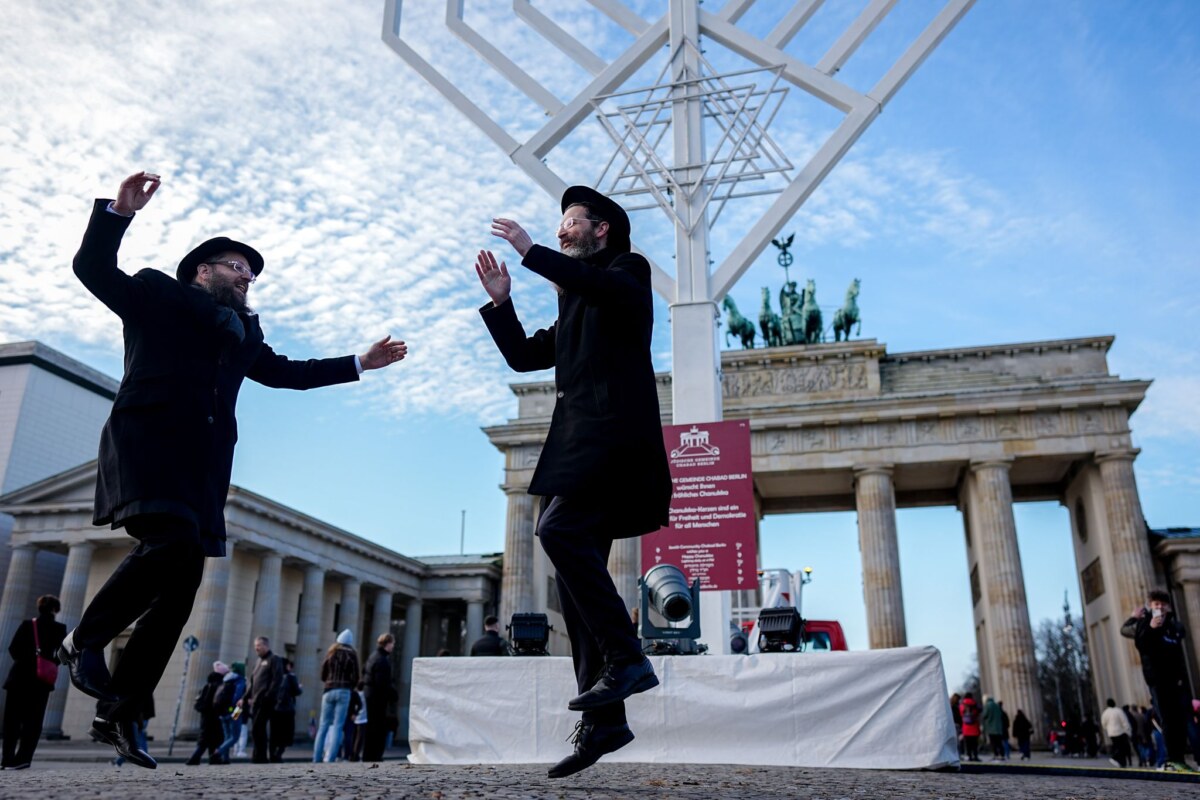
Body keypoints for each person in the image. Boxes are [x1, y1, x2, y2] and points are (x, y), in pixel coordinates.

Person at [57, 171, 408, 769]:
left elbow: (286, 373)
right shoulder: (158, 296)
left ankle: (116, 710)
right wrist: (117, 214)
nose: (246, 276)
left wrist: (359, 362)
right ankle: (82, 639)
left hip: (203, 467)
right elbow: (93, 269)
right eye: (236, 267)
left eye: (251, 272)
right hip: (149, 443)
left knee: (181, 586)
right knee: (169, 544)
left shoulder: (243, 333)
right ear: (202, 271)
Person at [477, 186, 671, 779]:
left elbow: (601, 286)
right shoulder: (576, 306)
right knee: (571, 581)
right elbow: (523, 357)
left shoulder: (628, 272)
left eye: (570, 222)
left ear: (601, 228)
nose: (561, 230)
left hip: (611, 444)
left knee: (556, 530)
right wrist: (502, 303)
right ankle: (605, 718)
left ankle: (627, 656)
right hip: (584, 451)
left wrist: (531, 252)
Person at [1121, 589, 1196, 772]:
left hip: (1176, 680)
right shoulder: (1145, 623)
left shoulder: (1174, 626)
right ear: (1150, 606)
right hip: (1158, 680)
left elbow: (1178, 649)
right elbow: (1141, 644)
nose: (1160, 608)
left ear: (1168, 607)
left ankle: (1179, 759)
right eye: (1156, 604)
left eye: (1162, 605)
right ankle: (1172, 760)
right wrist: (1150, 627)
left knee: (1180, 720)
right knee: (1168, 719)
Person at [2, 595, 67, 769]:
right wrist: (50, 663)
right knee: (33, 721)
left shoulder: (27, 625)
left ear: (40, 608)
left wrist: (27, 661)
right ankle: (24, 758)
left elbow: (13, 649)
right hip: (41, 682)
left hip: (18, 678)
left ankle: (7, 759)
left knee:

====================

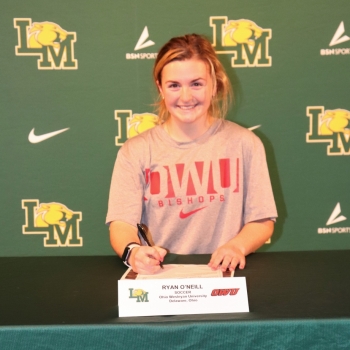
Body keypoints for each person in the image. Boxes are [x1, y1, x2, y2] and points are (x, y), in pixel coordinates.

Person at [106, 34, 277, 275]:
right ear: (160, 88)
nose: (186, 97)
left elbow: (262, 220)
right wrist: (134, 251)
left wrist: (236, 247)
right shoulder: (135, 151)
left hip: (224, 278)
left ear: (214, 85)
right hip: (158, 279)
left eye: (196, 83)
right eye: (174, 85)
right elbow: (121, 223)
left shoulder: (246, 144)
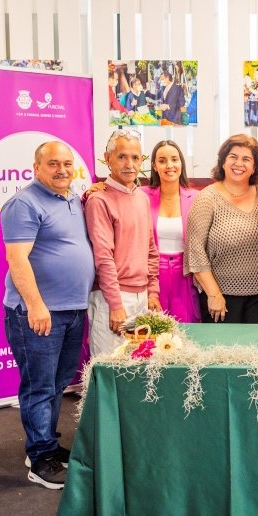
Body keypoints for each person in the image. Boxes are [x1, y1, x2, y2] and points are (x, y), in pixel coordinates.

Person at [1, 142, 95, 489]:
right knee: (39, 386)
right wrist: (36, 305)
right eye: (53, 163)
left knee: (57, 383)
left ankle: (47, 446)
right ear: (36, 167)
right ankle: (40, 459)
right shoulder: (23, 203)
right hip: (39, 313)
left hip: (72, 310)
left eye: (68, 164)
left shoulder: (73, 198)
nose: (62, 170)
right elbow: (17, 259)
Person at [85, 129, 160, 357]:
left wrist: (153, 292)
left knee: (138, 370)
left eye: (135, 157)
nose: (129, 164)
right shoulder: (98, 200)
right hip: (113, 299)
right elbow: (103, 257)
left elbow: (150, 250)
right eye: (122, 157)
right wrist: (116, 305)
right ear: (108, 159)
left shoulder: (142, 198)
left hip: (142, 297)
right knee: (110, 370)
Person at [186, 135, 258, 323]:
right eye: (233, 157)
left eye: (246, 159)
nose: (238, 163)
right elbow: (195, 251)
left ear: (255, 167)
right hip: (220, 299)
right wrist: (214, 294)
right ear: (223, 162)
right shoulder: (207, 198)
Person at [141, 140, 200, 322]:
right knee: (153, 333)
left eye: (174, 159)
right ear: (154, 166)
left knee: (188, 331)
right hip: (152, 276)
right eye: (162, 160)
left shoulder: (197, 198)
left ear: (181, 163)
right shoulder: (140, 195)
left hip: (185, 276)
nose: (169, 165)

====================

_What this task involves_: There is a run of lines above from the one with "right knee: (110, 370)" to the one with "left hip: (185, 276)"; print exactly that run, both ends included, and nothing else.

_Reply_:
right knee: (110, 370)
Person at [186, 135, 258, 323]:
right eye: (233, 157)
left eye: (246, 159)
nose: (238, 163)
right elbow: (195, 251)
left ear: (255, 167)
right hip: (220, 299)
right wrist: (214, 294)
right ear: (223, 162)
right shoulder: (207, 198)
Person at [141, 140, 200, 322]:
right knee: (153, 333)
left eye: (174, 159)
right ear: (154, 166)
left knee: (188, 331)
right hip: (152, 276)
right eye: (162, 160)
left shoulder: (197, 198)
left ear: (181, 163)
right shoulder: (140, 195)
left hip: (185, 276)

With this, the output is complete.